If enacted, the measure, it is estimated, will result in the expulsion of about 200,000 Jews. Of this number 50,000 Jewish refugees from Germany would be affected, since the bill is specifically directed against persons who have settled in France during the past two years.

A large group of deputies have announced their intention to oppose the bill on the grounds that it affects political refugees.

CHARGE ORDERS ARE IGNORED

“Are these refugees,” these deputies ask, “to be put in the same category as convicts simply because they have no country to go to?”

The excuse given by proponents of the bill is that the police are experiencing great difficulty in enforcing the existing measures against “undesirable aliens.” Because the police are unable to keep a close watch on them, many foreigners have chosen to ignore deportation warrants served on them by the authorities.

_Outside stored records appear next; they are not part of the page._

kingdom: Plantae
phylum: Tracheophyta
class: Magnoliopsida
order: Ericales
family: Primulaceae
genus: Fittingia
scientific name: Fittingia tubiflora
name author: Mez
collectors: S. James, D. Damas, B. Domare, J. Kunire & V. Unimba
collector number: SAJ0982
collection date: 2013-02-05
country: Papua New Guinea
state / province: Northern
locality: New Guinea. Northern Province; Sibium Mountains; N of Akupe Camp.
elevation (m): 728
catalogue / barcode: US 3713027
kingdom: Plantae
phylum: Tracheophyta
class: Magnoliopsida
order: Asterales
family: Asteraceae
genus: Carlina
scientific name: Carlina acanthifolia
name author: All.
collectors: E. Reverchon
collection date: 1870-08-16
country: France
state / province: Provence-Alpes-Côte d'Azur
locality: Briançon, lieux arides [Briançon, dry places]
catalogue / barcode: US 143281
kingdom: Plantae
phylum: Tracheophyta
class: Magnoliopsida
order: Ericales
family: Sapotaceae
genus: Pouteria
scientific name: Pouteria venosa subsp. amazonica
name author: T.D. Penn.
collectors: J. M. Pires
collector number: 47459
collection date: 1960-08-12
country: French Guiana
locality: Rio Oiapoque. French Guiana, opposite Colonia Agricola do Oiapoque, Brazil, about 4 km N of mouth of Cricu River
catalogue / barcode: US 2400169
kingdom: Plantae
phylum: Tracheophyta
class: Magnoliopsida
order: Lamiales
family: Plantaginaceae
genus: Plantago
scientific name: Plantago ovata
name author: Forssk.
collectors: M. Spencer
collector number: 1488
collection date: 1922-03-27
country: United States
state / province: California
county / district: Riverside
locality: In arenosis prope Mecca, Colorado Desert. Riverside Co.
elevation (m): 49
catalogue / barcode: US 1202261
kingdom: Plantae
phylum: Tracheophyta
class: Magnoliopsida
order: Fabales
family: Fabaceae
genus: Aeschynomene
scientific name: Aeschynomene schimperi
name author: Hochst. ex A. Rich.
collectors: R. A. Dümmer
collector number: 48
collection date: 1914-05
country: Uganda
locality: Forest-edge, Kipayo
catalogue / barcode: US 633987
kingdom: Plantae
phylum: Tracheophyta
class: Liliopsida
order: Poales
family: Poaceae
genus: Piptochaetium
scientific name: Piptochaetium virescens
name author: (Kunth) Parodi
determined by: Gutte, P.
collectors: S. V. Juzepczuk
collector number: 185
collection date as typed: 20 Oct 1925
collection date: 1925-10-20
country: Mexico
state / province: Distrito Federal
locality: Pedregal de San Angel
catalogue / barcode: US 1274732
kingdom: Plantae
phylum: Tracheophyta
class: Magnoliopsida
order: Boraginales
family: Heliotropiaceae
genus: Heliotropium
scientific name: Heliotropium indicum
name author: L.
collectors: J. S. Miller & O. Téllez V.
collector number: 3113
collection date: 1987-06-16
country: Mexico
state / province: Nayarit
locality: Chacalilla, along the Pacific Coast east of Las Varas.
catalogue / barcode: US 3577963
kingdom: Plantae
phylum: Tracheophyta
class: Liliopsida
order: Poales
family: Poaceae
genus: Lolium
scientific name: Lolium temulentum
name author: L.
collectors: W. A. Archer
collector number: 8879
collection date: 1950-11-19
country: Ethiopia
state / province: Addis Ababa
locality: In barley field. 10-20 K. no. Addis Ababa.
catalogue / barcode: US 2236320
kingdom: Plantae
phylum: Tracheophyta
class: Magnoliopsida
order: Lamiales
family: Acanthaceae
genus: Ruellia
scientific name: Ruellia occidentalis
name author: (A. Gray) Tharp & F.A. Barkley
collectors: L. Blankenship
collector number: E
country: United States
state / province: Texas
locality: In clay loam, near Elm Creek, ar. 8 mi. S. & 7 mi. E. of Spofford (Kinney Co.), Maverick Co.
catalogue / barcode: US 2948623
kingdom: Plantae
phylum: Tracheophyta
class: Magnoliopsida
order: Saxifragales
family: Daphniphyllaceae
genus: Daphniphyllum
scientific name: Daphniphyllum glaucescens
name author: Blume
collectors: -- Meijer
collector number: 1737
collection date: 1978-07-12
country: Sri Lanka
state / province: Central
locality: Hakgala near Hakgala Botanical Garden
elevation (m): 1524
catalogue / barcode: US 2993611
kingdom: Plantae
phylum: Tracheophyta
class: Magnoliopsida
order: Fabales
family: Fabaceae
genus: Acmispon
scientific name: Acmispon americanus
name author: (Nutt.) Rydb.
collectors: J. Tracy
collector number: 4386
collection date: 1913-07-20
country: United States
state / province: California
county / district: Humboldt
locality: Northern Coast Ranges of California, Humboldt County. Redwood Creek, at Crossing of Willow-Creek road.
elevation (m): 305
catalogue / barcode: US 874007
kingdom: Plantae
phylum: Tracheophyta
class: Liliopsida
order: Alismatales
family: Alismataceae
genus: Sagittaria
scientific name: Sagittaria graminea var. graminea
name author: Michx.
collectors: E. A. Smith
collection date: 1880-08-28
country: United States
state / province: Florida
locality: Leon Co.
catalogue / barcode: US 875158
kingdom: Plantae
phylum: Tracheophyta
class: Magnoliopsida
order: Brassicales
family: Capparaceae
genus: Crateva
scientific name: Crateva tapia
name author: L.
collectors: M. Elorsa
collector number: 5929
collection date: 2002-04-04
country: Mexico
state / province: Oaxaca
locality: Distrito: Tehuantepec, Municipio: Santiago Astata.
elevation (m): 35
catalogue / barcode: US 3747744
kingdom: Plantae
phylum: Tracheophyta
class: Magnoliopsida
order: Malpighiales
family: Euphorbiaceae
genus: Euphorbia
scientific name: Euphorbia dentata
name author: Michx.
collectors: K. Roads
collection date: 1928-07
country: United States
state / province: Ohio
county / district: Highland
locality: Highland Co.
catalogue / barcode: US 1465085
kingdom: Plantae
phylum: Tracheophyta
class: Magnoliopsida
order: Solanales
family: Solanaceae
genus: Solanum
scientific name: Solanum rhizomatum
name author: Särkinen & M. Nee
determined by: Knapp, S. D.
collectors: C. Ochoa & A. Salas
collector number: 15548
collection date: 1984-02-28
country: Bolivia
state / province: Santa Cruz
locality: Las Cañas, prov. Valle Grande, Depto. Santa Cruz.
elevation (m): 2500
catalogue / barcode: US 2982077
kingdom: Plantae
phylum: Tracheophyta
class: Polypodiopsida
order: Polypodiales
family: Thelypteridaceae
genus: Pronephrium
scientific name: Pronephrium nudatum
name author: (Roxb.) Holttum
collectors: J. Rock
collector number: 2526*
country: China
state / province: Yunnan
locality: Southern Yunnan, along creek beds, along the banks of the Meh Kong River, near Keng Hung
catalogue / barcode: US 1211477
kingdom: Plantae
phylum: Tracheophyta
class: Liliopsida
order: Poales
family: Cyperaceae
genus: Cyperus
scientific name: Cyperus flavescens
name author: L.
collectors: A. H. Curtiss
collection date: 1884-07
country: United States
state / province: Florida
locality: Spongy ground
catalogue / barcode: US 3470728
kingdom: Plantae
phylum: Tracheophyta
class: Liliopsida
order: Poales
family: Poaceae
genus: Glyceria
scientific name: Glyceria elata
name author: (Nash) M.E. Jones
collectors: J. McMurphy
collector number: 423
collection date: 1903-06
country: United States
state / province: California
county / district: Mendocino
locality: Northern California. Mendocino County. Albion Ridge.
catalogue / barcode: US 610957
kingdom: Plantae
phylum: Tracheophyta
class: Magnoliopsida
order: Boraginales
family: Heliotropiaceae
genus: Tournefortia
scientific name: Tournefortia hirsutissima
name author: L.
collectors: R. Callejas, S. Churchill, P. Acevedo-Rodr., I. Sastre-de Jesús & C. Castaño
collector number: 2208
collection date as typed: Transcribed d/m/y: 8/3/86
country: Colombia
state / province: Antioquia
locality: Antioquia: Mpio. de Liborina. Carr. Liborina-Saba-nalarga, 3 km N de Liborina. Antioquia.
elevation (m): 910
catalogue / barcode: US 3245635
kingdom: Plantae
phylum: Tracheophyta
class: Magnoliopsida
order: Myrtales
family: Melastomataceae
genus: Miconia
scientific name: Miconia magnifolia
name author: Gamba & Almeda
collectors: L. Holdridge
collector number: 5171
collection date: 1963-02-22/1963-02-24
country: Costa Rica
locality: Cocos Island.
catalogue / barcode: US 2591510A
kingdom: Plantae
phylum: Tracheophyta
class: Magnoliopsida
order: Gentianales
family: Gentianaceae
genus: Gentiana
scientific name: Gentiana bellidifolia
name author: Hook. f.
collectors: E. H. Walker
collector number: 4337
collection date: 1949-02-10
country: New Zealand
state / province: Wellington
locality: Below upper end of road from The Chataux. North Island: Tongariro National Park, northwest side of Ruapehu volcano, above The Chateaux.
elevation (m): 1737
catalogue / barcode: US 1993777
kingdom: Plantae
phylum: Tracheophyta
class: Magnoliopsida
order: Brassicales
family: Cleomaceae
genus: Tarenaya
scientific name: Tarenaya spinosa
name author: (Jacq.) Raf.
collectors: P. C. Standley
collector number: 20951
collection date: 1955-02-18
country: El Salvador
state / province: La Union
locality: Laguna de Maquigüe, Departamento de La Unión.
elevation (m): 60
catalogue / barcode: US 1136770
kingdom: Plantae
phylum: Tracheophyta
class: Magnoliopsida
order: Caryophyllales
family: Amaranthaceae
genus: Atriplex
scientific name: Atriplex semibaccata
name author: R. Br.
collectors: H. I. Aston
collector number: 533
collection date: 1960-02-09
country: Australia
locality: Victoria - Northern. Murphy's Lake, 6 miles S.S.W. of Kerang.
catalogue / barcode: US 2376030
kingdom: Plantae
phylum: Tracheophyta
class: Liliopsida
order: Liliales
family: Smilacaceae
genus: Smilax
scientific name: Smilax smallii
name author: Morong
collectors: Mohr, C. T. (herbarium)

Foreigners who have not complied with orders to leave the country are liable to prison sentences. This, however, proponents of the bill assert, has not proved a deterrent. Those arrested and jailed, it is pointed out, have served their sentences and have gone on living in France in the hope that their presence would remain undiscovered.

To obviate this evasion of the l#w the bill proposes that such aliens who have disobeyed deportation orders be condemned to not less than one year and not more than five years in prison. Old offenders would be deported to convict settlements in Guiana or elsewhere.

SEEK “NANSEN” RELIEF

Among the deputies opposing the bill the opinion is being expressed that the time is ripe for intervention by the Nansen Relief Committee at Geneva. While this committee is conceded to have done useful work on behalf of the refugees, its resolutions have never received full practical application.

One deputy has offered an amendment to the bill suggesting that expulsions be decided upon by a committee of three. The amendment also urges that the offender be given the benefit of legal assistance.

Should this amendment to the bill be adopted, it is believed here that refugees will no longer be subject to the whims of some ill-tempered police official anxious to rid France at any price of “the foreigners.”